While AI has become the face of legal transformation, Danielle Nahum argues it’s not the force redefining legal excellence – at least not on its own, with far broader shifts fundamentally changing what excellence in the profession now demands.
Speaking on a recent episode of The Lawyers Weekly Show, Danielle Nahum, ANZ head of legal, unpacked the biggest forces reshaping legal excellence, highlighting the shifts lawyers must understand and embrace to remain relevant and succeed in an increasingly evolving profession.
In the same episode, she shared that workplace culture can no longer be viewed as a nice-to-have or secondary concern for legal teams, arguing instead that it sits at the heart of sustained high performance, with culture and legal excellence now “inextricably linked”.
Nahum acknowledged that the definition of legal excellence has undergone a dramatic transformation in recent years, arguing that it now “looks quite different” from the traditional standards lawyers have long measured themselves against.
One of the most significant forces accelerating this transformation, Nahum explained, has been AI’s impact on legal practice, reshaping expectations around efficiency and automating many of the profession’s more routine tasks.
However, rather than replacing or diminishing the role of lawyers, she argued that AI is highlighting the importance of the qualities technology cannot replicate, placing greater value on human judgement, critical thinking, and professional discernment.
“What AI is doing is, while it’s taking away a lot of the repeatable tasks and speeding things up, it’s actually really separating practitioners who think critically about what the technology has enabled them to do,” she said.
“But adds an additional element, probably like the human judgement element, and those who are willing to just pass on the products of AI without considering it.”

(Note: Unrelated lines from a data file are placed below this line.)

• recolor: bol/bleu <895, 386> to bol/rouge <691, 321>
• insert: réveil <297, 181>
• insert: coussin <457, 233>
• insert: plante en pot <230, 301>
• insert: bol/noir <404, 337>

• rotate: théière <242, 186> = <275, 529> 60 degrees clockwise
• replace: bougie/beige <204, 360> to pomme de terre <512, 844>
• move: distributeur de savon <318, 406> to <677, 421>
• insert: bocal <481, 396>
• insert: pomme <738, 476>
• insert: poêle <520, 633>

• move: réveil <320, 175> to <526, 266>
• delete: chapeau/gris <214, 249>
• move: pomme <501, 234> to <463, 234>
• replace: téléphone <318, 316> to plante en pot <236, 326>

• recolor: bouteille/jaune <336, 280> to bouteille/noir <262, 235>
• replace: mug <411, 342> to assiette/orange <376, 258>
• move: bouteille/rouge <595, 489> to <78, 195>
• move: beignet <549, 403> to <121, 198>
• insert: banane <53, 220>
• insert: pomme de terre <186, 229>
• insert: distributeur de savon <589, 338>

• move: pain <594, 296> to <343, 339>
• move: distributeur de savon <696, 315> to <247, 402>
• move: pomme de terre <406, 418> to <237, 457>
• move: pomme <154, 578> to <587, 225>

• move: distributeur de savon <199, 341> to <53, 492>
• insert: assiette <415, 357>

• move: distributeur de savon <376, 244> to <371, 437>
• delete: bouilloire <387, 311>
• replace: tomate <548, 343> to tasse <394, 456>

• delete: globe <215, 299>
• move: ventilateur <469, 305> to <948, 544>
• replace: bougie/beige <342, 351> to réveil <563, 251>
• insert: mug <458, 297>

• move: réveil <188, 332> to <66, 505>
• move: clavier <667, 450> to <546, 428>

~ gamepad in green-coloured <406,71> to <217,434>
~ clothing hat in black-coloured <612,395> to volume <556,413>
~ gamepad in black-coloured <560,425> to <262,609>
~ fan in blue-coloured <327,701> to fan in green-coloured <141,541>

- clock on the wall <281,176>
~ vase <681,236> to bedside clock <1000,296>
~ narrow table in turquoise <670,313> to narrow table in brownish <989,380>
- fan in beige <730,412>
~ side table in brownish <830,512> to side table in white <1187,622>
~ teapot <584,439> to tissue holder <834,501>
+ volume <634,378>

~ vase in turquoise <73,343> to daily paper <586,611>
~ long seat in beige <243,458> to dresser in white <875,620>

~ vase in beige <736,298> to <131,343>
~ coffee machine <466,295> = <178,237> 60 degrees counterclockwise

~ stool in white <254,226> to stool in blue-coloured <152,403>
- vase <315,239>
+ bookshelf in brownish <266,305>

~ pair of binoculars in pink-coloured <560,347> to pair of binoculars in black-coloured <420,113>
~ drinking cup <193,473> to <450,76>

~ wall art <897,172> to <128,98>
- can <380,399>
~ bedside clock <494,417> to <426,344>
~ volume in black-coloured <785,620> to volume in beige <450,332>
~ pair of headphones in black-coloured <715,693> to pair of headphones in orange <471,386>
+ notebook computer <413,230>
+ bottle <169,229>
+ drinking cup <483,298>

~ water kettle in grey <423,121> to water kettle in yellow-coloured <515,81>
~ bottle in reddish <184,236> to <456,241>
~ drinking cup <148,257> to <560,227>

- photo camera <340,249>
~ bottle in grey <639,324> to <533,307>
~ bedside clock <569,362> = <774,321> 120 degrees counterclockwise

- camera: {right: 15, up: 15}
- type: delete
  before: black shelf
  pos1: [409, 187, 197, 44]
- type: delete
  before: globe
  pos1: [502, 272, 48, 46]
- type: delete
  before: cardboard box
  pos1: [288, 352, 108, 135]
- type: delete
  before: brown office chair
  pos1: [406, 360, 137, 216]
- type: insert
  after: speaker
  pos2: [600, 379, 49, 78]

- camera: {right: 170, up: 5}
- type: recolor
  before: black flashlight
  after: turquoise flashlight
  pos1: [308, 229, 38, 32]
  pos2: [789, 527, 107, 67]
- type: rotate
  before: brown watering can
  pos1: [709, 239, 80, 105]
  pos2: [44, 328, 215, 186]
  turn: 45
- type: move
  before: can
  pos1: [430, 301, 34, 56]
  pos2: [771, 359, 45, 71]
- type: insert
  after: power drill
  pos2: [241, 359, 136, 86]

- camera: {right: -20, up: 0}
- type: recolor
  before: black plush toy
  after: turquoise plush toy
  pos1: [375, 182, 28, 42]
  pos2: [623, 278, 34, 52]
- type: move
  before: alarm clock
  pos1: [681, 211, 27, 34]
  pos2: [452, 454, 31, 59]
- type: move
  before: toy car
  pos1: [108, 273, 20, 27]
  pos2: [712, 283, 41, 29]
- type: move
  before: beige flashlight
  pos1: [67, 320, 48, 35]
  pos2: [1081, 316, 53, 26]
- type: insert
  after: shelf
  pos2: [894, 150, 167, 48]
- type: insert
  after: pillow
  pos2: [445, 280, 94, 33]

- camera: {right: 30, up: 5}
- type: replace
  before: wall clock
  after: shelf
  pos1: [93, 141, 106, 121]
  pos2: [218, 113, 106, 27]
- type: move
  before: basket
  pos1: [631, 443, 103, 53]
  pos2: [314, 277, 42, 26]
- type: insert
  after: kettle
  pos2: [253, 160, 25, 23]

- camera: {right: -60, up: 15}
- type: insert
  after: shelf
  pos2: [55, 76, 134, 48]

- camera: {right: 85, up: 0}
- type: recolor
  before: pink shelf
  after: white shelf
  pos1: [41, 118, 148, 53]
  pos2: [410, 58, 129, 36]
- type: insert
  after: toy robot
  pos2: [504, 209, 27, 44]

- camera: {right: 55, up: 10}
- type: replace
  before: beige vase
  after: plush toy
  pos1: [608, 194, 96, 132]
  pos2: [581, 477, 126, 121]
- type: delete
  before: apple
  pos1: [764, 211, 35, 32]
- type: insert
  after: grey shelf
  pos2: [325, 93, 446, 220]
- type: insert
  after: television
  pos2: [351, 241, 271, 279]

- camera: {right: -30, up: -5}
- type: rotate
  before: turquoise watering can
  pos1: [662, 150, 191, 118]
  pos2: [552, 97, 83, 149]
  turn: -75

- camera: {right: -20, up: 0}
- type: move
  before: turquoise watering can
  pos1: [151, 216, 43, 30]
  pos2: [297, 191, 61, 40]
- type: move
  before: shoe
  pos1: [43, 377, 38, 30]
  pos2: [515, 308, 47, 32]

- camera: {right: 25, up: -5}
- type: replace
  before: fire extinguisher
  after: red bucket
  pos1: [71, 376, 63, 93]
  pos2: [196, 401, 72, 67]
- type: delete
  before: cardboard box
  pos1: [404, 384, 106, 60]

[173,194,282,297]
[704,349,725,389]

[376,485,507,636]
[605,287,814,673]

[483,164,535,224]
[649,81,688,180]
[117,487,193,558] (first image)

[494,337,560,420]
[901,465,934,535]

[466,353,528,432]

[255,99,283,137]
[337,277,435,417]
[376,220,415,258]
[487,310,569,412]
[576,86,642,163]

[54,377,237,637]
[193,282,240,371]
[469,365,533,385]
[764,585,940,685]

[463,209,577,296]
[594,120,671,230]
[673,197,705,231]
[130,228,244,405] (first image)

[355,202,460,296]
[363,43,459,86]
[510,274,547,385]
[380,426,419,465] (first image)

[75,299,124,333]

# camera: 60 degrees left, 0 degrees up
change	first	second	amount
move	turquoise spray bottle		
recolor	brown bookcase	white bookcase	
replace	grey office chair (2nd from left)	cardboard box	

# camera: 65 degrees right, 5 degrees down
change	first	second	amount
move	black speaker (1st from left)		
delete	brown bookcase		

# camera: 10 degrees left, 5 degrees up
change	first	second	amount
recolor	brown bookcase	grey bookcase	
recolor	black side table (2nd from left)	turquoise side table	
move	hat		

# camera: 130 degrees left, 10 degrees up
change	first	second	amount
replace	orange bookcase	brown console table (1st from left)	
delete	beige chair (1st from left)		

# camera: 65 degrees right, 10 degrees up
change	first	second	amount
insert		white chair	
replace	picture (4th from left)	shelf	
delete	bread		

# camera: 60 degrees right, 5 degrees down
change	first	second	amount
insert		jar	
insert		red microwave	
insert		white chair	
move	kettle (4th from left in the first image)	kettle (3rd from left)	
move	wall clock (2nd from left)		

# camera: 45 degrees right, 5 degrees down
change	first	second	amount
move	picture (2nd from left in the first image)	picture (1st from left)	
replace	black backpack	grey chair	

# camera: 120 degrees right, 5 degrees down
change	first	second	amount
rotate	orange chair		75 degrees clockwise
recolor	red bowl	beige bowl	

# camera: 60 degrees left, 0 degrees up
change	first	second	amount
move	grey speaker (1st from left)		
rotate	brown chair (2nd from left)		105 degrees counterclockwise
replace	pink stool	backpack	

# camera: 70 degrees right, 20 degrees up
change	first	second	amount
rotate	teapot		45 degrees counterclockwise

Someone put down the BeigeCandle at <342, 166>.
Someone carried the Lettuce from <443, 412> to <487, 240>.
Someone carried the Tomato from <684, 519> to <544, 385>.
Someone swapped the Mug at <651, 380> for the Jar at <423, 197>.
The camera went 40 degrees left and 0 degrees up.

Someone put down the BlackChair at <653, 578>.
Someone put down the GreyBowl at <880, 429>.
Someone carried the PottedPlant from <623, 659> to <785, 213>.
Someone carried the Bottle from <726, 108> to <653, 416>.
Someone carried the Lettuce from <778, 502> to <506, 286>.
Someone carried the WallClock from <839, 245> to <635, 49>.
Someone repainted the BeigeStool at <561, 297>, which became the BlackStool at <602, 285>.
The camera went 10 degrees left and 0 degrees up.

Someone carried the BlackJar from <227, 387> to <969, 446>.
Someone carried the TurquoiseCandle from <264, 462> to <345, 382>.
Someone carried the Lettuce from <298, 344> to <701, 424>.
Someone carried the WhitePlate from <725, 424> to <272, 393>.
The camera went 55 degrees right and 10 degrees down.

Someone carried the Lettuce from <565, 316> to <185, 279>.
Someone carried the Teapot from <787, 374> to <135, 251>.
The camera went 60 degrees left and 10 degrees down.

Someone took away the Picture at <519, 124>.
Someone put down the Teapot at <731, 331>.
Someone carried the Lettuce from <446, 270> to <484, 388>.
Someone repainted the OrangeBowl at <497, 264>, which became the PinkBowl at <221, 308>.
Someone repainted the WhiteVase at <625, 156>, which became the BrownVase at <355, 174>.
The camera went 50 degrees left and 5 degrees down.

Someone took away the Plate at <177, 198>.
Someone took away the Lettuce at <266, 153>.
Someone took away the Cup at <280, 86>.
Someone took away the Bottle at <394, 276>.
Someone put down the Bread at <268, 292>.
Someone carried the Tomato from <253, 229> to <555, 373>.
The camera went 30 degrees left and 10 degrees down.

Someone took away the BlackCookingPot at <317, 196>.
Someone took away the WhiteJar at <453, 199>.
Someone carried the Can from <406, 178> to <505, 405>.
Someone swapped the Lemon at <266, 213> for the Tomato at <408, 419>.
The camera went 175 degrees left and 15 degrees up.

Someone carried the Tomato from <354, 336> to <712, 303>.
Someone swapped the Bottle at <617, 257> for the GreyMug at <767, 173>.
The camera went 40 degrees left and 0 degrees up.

Rather than making lawyers less relevant, Nahum said AI is raising the expectations placed on legal professionals, making human oversight, judgement, and the ability to critically assess outcomes more important than ever.
“While I think AI adds accuracy, speed, and polish, and there always is, of course, the need for a human to kind of check in on that particular accuracy point,” she said.
Through this shift, Nahum argued, AI is fundamentally redefining legal excellence by placing a greater premium on the human judgement, insight, and critical thinking that distinguish exceptional lawyers.
“I think it is definitely changing what legal excellence in practice looks like. It’s forcing leaders and practitioners to consider, what value [do] I bring to this task and what only I can bring to this task as a human with judgement?” she said.
But according to Nahum, AI represents only one part of a much broader transformation reshaping what excellence looks like in practice.
Drawing on her experience over the past four years, Nahum identified the relentless pace of organisational change as one of the greatest forces challenging legal leaders, redefining the skills, mindset, and adaptability required to succeed.
“One of the biggest challenges that I’ve faced over the last four years in my current role is change,” she said.
“Because change is really unsettling. Change challenges your ability to get stuff done. It challenges you to always have to reset yourself and face into things that are new, face into tricky personalities, face into worry about what tomorrow looks like.”
Amid the relentless pace of organisational change, Nahum said legal leaders are facing a growing challenge: preserving high-performing teams and strong workplace cultures while continuing to navigate constant transformation.
“That’s probably one of the greatest forces that kind of challenges the ability to get on with your job, to maintain good culture, and at the same time, drive excellence within the team [that’s] trying to manage large-scale organisational change and all the things that come with it,” she said.